WHAT YOU WILL DO: The reply should reproduce every line of the data below word for word, minus any images.

***** RECORDS PROVIDED *****

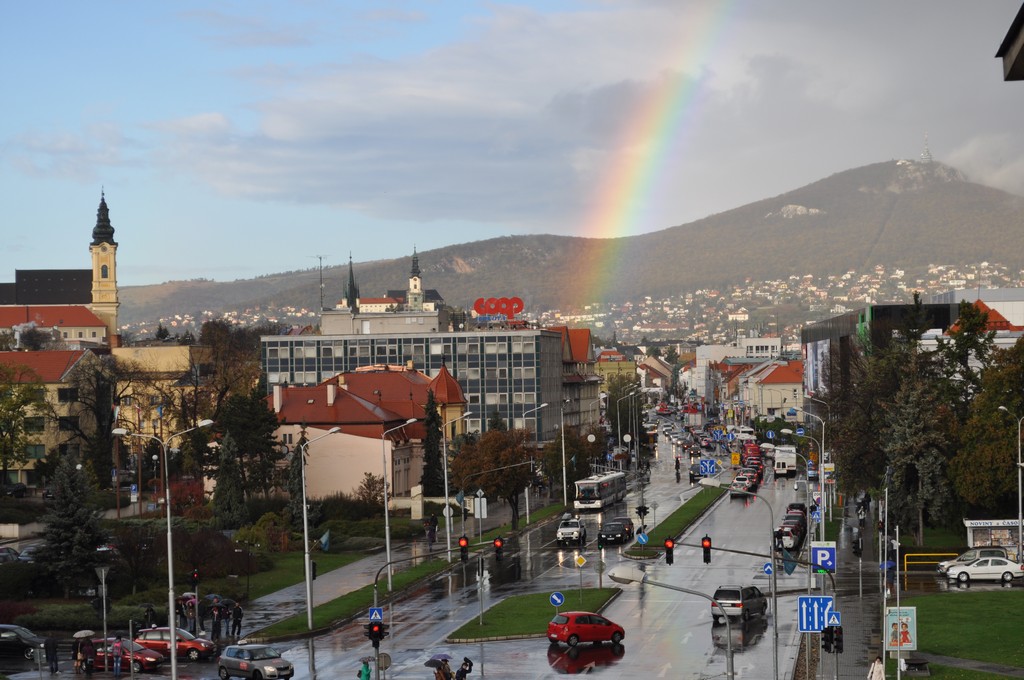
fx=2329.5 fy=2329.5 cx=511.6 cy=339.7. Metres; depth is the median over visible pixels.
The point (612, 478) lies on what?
bus
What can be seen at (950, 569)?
white car
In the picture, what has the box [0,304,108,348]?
red-roofed building
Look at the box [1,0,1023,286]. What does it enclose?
sky
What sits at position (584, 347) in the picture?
building
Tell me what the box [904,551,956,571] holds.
yellow barrier
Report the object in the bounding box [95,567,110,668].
sign pole
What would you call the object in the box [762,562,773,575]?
sign
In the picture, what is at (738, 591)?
suv
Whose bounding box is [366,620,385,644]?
traffic light
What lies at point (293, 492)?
conifer tree
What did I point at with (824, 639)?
traffic light
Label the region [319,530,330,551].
flag
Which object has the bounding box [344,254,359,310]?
church spire
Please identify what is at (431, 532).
person
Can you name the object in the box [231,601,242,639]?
person
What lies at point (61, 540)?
spruce tree
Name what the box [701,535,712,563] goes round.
traffic light
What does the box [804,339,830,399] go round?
billboard
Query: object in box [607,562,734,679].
street lamp
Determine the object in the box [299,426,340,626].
street lamp
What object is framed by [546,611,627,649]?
red car
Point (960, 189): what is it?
mountain
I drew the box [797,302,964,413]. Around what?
dark building
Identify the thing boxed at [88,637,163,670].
red car
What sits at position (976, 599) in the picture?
lawn
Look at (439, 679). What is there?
person
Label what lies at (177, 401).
yellow building
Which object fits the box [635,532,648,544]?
sign
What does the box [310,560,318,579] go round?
traffic light
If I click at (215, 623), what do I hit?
person
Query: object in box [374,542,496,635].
traffic light pole
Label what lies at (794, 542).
car
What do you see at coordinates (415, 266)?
church
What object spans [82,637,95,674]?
person
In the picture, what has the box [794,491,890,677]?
pavement
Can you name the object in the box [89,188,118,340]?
church tower
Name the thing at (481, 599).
traffic light
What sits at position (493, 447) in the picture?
tree
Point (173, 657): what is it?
street lamp
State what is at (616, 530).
black car
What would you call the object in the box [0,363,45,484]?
tree
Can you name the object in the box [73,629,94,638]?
umbrella
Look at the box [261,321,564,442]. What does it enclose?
office building
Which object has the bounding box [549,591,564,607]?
round sign
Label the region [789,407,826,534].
street lamp
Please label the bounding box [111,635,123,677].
person
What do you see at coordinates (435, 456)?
conifer tree
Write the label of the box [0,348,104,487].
yellow building
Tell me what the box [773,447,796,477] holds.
white van
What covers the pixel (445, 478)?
street lamp
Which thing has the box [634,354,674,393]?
building
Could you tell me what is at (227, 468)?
conifer tree
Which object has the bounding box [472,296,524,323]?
rooftop sign
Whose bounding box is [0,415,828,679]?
road
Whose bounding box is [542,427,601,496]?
tree
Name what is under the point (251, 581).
lawn
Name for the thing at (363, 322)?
building
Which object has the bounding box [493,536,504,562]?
traffic light
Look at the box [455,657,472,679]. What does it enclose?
person
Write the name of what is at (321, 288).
antenna
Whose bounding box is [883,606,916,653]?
advertising board
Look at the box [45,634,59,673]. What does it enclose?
person
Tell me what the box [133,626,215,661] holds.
red car
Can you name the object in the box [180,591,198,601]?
umbrella
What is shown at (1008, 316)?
white building
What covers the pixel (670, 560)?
traffic light
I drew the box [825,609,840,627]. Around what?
crosswalk sign
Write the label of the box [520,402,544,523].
street lamp
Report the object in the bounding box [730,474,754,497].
car
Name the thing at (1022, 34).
roof eave
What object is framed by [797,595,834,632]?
sign
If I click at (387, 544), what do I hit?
street lamp
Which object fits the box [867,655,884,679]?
person
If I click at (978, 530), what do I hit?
newsstand kiosk
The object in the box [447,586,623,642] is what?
grass island
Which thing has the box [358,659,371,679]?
person
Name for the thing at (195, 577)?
traffic light
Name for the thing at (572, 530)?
white car
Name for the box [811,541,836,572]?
parking sign
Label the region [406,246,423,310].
church tower
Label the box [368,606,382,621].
crosswalk sign
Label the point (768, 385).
building
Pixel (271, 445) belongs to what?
tree
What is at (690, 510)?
median strip
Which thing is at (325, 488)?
red-roofed building
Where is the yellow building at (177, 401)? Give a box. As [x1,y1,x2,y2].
[111,343,209,449]
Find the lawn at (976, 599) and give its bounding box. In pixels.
[901,591,1023,679]
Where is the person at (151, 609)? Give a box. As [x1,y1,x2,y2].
[144,603,156,628]
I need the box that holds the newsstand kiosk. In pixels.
[963,517,1021,557]
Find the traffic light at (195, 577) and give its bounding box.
[190,569,199,586]
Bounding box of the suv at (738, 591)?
[711,584,768,621]
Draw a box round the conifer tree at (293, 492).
[287,432,310,527]
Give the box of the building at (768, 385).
[746,359,803,419]
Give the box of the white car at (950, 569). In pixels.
[941,554,1023,582]
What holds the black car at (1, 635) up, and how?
on the road
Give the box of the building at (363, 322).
[320,307,446,335]
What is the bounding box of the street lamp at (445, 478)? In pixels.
[442,412,472,556]
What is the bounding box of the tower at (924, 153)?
[920,132,932,162]
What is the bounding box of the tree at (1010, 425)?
[949,317,1023,520]
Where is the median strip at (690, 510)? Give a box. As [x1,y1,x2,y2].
[623,486,724,558]
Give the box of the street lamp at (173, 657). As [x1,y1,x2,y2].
[113,420,213,677]
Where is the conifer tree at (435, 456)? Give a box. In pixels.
[420,389,443,493]
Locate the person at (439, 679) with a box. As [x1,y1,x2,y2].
[433,658,452,679]
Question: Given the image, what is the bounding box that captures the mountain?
[112,155,1023,331]
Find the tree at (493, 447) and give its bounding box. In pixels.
[451,426,535,531]
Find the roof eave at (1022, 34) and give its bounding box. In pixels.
[995,2,1023,81]
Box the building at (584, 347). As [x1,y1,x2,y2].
[546,325,601,433]
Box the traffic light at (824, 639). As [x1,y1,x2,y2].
[821,624,843,652]
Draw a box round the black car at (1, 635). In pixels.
[0,624,46,658]
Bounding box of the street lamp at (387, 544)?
[379,419,424,594]
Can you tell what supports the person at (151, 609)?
on the ground
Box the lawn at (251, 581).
[212,546,375,604]
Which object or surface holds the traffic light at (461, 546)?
attached to the traffic light pole at (375, 581)
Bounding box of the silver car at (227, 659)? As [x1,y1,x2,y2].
[218,643,292,679]
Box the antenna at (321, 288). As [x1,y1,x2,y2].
[312,255,328,312]
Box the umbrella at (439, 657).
[424,653,449,665]
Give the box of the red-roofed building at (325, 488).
[264,361,467,502]
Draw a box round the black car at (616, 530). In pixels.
[598,518,632,545]
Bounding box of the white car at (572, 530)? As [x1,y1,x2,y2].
[556,517,586,545]
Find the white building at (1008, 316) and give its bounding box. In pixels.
[932,287,1023,326]
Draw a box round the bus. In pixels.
[574,470,626,511]
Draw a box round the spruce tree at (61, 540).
[35,455,108,594]
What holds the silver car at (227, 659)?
on the road
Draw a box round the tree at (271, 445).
[216,385,283,507]
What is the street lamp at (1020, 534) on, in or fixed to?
on the ground
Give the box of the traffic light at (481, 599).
[477,553,484,625]
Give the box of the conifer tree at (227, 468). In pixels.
[211,430,246,527]
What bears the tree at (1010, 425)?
on the ground
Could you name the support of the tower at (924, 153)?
on the mountain
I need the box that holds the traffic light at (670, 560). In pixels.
[663,537,674,564]
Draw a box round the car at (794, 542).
[777,516,805,551]
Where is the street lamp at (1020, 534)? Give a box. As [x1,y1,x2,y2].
[999,410,1023,558]
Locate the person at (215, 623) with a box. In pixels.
[210,602,222,640]

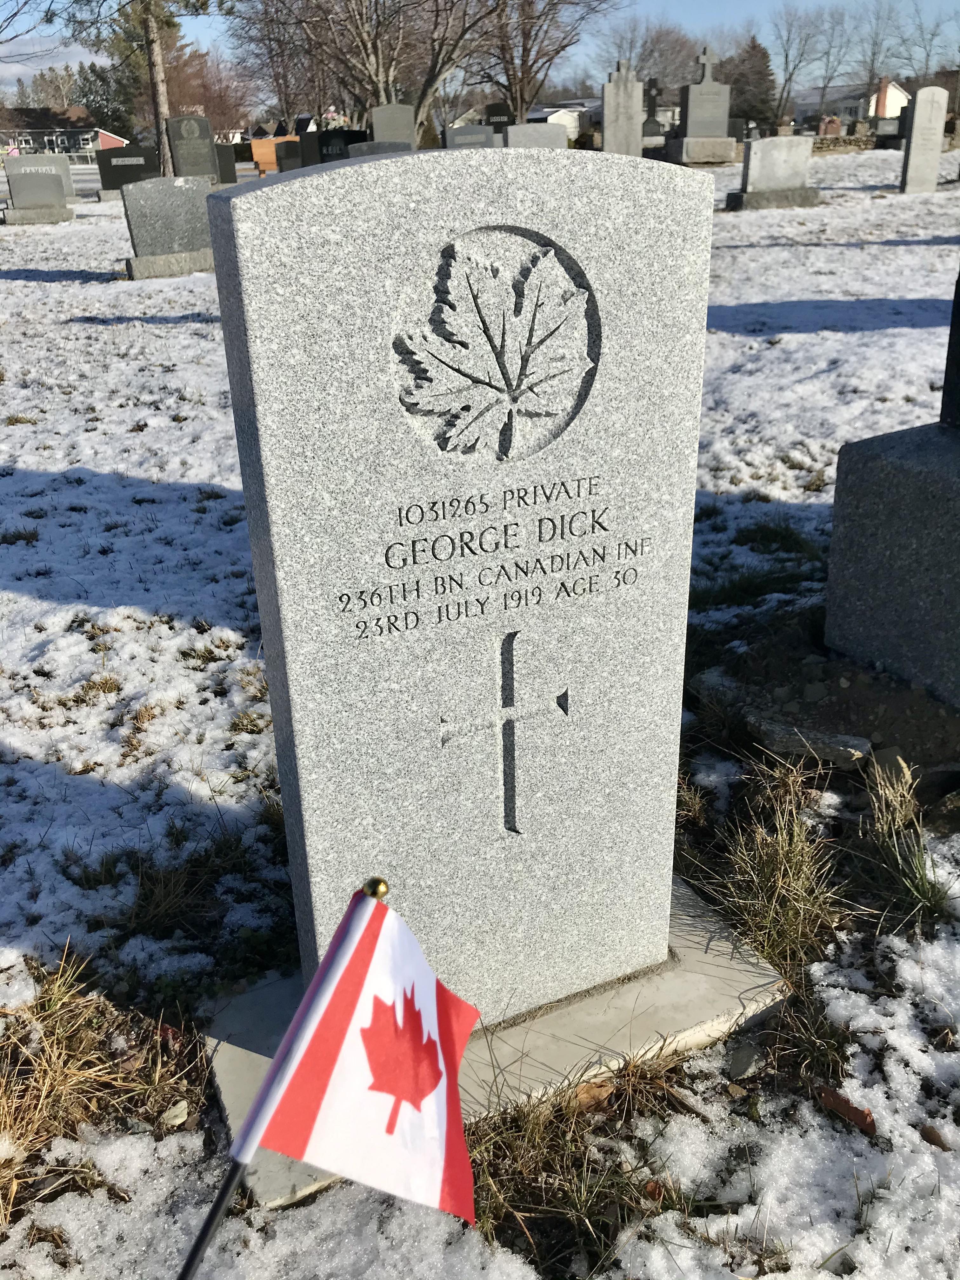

*****

EXPECTED OUTPUT:
fx=2329.5 fy=2329.5 cx=511.6 cy=339.7. Metres; depth is the median over visible pixels.
The point (612, 478) lies on what?
bus
What can be seen at (950, 569)?
white car
In the picture, what has the box [0,304,108,348]?
red-roofed building
Look at the box [1,0,1023,286]. What does it enclose?
sky
What sits at position (584, 347) in the picture?
building
Tell me what the box [904,551,956,571] holds.
yellow barrier
Report the object in the bounding box [95,567,110,668].
sign pole
What would you call the object in the box [762,562,773,575]?
sign
In the picture, what is at (738, 591)?
suv
Whose bounding box is [366,620,385,644]?
traffic light
What lies at point (293, 492)?
conifer tree
What did I point at with (824, 639)?
traffic light
Label the region [319,530,330,551].
flag
Which object has the bounding box [344,254,359,310]?
church spire
Please identify what is at (431, 532).
person
Can you name the object in the box [231,601,242,639]?
person
What lies at point (61, 540)?
spruce tree
Name what the box [701,535,712,563] goes round.
traffic light
What does the box [804,339,830,399] go round?
billboard
Query: object in box [607,562,734,679].
street lamp
Determine the object in the box [299,426,340,626].
street lamp
What object is framed by [546,611,627,649]?
red car
Point (960, 189): what is it?
mountain
I drew the box [797,302,964,413]. Around what?
dark building
Identify the thing boxed at [88,637,163,670].
red car
What sits at position (976, 599) in the picture?
lawn
Look at (439, 679). What is there?
person
Label what lies at (177, 401).
yellow building
Which object fits the box [635,532,648,544]?
sign
What does the box [310,560,318,579] go round?
traffic light
If I click at (215, 623), what do I hit?
person
Query: object in box [374,542,496,635].
traffic light pole
Label what lies at (794, 542).
car
What do you see at coordinates (415, 266)?
church
What object spans [82,637,95,674]?
person
In the picture, what has the box [794,491,890,677]?
pavement
Can you name the object in the box [89,188,118,340]?
church tower
Name the thing at (481, 599).
traffic light
What sits at position (493, 447) in the picture?
tree
Point (173, 657): what is it?
street lamp
State what is at (616, 530).
black car
What would you call the object in the box [0,363,45,484]?
tree
Can you name the object in the box [73,629,94,638]?
umbrella
Look at the box [261,321,564,442]. What does it enclose?
office building
Which object has the bounding box [549,591,564,607]?
round sign
Label the region [789,407,826,534].
street lamp
Please label the bounding box [111,635,123,677].
person
What do you see at coordinates (435, 456)?
conifer tree
Write the label of the box [0,348,104,487].
yellow building
Tell me what the box [773,447,796,477] holds.
white van
What covers the pixel (445, 478)?
street lamp
Which thing has the box [634,354,674,393]?
building
Could you tell me what is at (227, 468)?
conifer tree
Which object has the bounding box [472,296,524,323]?
rooftop sign
Whose bounding box is [0,415,828,679]?
road
Whose bounding box is [542,427,601,496]?
tree
Name what is under the point (251, 581).
lawn
Name for the thing at (363, 322)?
building
Which object has the bounding box [493,536,504,562]?
traffic light
Look at the box [455,657,472,679]. What does it enclose?
person
Write the name of what is at (321, 288).
antenna
Whose bounding box is [883,606,916,653]?
advertising board
Look at the box [45,634,59,673]. What does it enclose?
person
Tell me what the box [133,626,215,661] holds.
red car
Can you name the object in the box [180,591,198,601]?
umbrella
What is shown at (1008, 316)?
white building
What covers the pixel (670, 560)?
traffic light
I drew the box [825,609,840,627]. Around what?
crosswalk sign
Write the label of the box [520,402,544,523].
street lamp
Report the object in the bounding box [730,474,754,497].
car
Name the thing at (1022, 34).
roof eave
What object is framed by [797,595,834,632]?
sign
If I click at (387, 544), what do I hit?
street lamp
Which object fits the box [867,655,884,679]?
person
If I click at (978, 530), what do I hit?
newsstand kiosk
The object in the box [447,586,623,642] is what?
grass island
Which thing has the box [358,659,371,679]?
person
Name for the thing at (195, 577)?
traffic light
Name for the thing at (572, 530)?
white car
Name for the box [811,541,836,572]?
parking sign
Label the region [406,246,423,310].
church tower
Label the box [368,606,382,621].
crosswalk sign
Label the point (768, 385).
building
Pixel (271, 445) belongs to what?
tree
What is at (690, 510)?
median strip
Which thing is at (325, 488)?
red-roofed building
Where is the yellow building at (177, 401)? Give a box. As [x1,y1,x2,y2].
[111,343,209,449]
Find the lawn at (976, 599) and give its bounding box. In pixels.
[901,591,1023,679]
Where is the person at (151, 609)? Give a box. As [x1,y1,x2,y2].
[144,603,156,628]
I need the box that holds the newsstand kiosk. In pixels.
[963,517,1021,557]
Find the traffic light at (195, 577) and give its bounding box.
[190,569,199,586]
Bounding box of the suv at (738, 591)?
[711,584,768,621]
Draw a box round the conifer tree at (293, 492).
[287,432,310,527]
Give the box of the building at (768, 385).
[746,359,803,419]
Give the box of the white car at (950, 569). In pixels.
[941,554,1023,582]
What holds the black car at (1, 635) up, and how?
on the road
Give the box of the building at (363, 322).
[320,307,446,335]
What is the bounding box of the street lamp at (445, 478)? In pixels.
[442,412,472,556]
What is the bounding box of the tower at (924, 153)?
[920,132,932,162]
What is the bounding box of the tree at (1010, 425)?
[949,317,1023,520]
Where is the median strip at (690, 510)? Give a box. As [x1,y1,x2,y2].
[623,486,724,558]
Give the box of the street lamp at (173, 657). As [x1,y1,x2,y2].
[113,420,213,677]
Where is the conifer tree at (435, 456)? Give a box. In pixels.
[420,389,443,493]
Locate the person at (439, 679) with a box. As [x1,y1,x2,y2].
[433,658,452,679]
Question: Given the image, what is the bounding box that captures the mountain?
[112,155,1023,331]
Find the tree at (493, 447) and give its bounding box. In pixels.
[451,426,535,531]
Find the roof eave at (1022, 34) and give its bounding box. In pixels.
[995,2,1023,81]
Box the building at (584, 347). As [x1,y1,x2,y2].
[546,325,601,433]
Box the traffic light at (824, 639). As [x1,y1,x2,y2].
[821,624,843,652]
Draw a box round the black car at (1, 635). In pixels.
[0,624,46,658]
Bounding box of the street lamp at (387, 544)?
[379,419,424,594]
Can you tell what supports the person at (151, 609)?
on the ground
Box the lawn at (251, 581).
[212,546,375,604]
Which object or surface holds the traffic light at (461, 546)?
attached to the traffic light pole at (375, 581)
Bounding box of the silver car at (227, 659)? As [x1,y1,x2,y2].
[218,643,292,679]
Box the antenna at (321, 288). As [x1,y1,x2,y2].
[312,255,328,312]
Box the umbrella at (439, 657).
[424,653,449,665]
Give the box of the red-roofed building at (325, 488).
[264,361,467,502]
Draw a box round the black car at (616, 530). In pixels.
[598,518,632,545]
Bounding box of the white car at (572, 530)? As [x1,y1,x2,y2].
[556,517,586,545]
Find the white building at (1008, 316) and give its bounding box. In pixels.
[932,287,1023,326]
Draw a box round the bus. In pixels.
[574,470,626,511]
Draw a box round the spruce tree at (61, 540).
[35,455,108,594]
What holds the silver car at (227, 659)?
on the road
Draw a box round the tree at (271, 445).
[216,385,283,507]
What is the street lamp at (1020, 534) on, in or fixed to?
on the ground
Give the box of the traffic light at (481, 599).
[477,553,484,625]
Give the box of the conifer tree at (227, 468). In pixels.
[211,430,246,527]
What bears the tree at (1010, 425)?
on the ground
Could you name the support of the tower at (924, 153)?
on the mountain
I need the box that holds the traffic light at (670, 560). In pixels.
[663,537,674,564]
Draw a box round the car at (794, 542).
[777,516,805,551]
Where is the street lamp at (1020, 534)? Give a box. As [x1,y1,x2,y2].
[999,410,1023,558]
Locate the person at (215, 623) with a box. In pixels.
[210,602,222,640]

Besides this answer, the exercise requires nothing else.